Check group room rates against regular room rates. You might be surprised that the group rate isn't necessarily the best rate. If you are heading off to a conference or business event where a discounted group rate has been arranged for conference attendees, by all means, go ahead and make your reservation early so that you don't miss out on a room. But keep your eye on the rates offered at that same hotel by various online sources. If you end up getting a cheaper, off the rack rate from the same hotel, you should be able to cancel your pricier reservation as long as it's within the cancellation period. (Always read the fine print.)

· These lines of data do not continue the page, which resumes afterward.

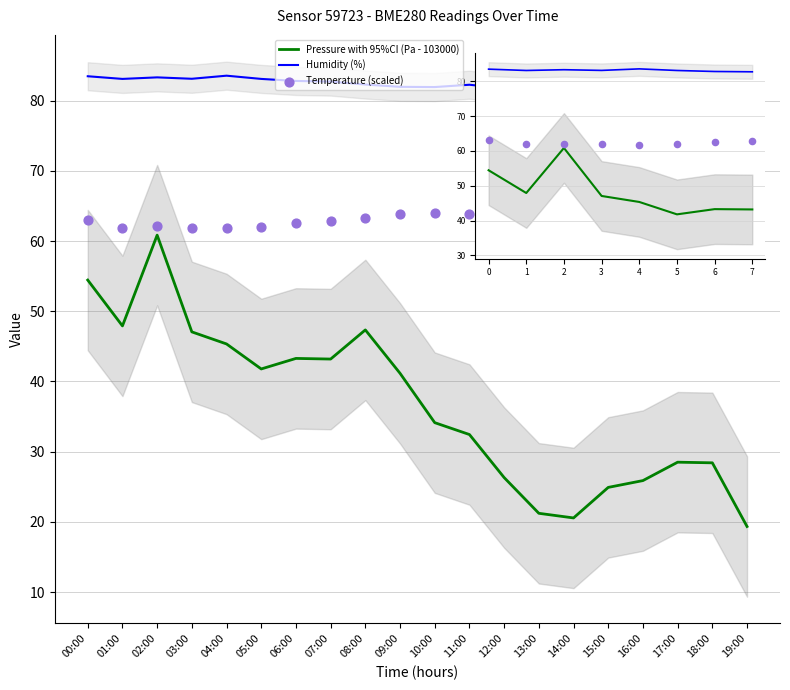

What are all the series names shown in the legend?

Pressure with 95%CI (Pa - 103000), Humidity (%), Temperature (scaled)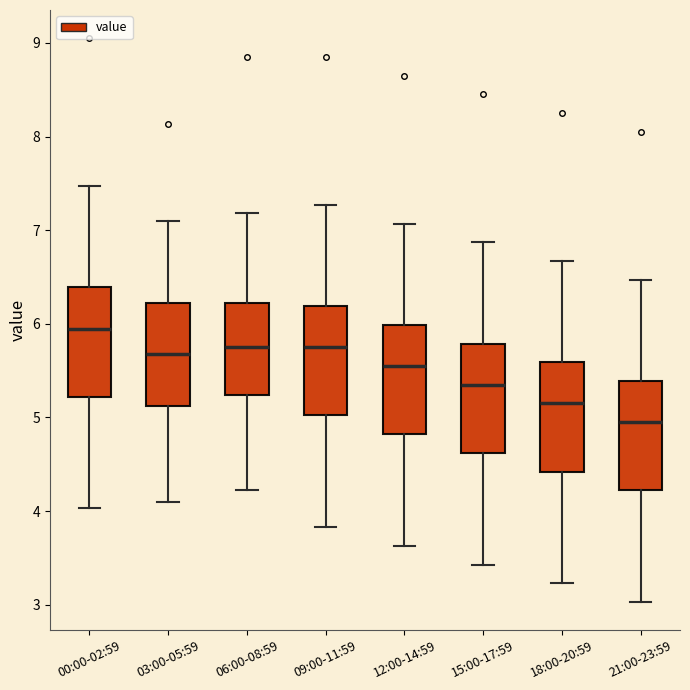

Which box has the highest median line?

00:00-02:59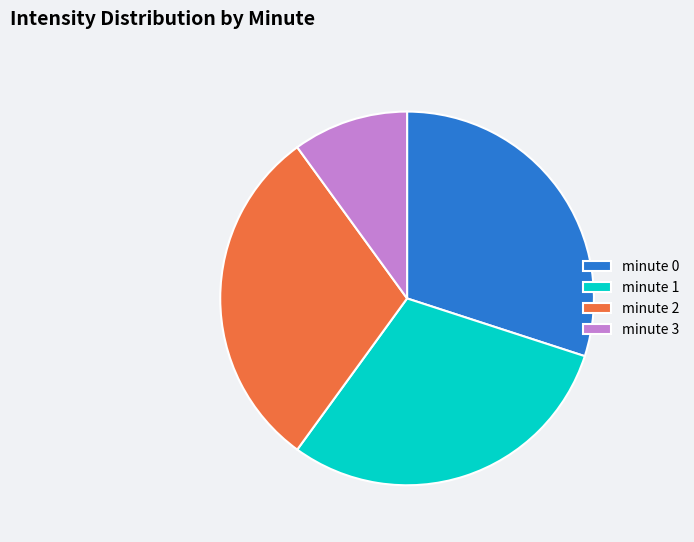

True or false: minute 0 accounts for 39% of the total.

False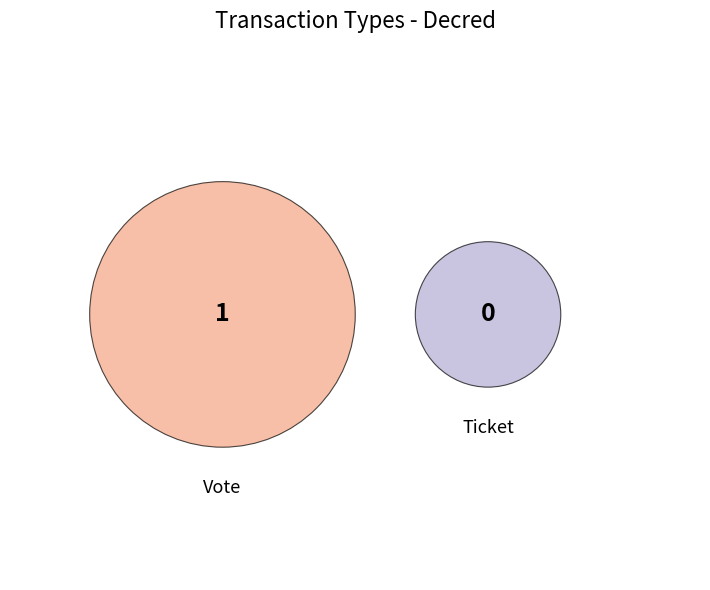

To the nearest percent, what is the average slice percentage?

50%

Consider staying in an adjacent hotel. If you don't mind taking a short stroll to your conference event every day, a neighboring hotel might be a less expensive option to staying at the on-site hotel. Just keep in mind that you might miss some of the after-hours mingling that takes place at the conference hotel, but if you're an introvert who likes to go to be early, no problem!
Short-term rentals and BnB's are great options for business travelers who don't need extra amenities. When you don't have to pay for a hotel's overhead costs (housekeeping, staffing, pool maintenance), you can save hundreds of dollars by opting to stay in a cozy bed and breakfast suite in someone's home.
Keep your receipts for everything. Saving money doesn't end when you get home. make sure that you submit all eligible out of pocket expenses to your employer for reimbursement. If you are self-employed or work on contract, you may be able to deduct some of your expenses. Keep detailed receipts and check with your accountant.
Avoid paying extra baggage handling fees by packing lightly. Some airlines charge extra money to check your luggage. Carry-on luggage is usually free, and you'd be surprised at how much you can fit into your bag. If you and your partner limited yourself to one carry-on bag and one purse or briefcase each, you could save as much as $40.00 - $50.00.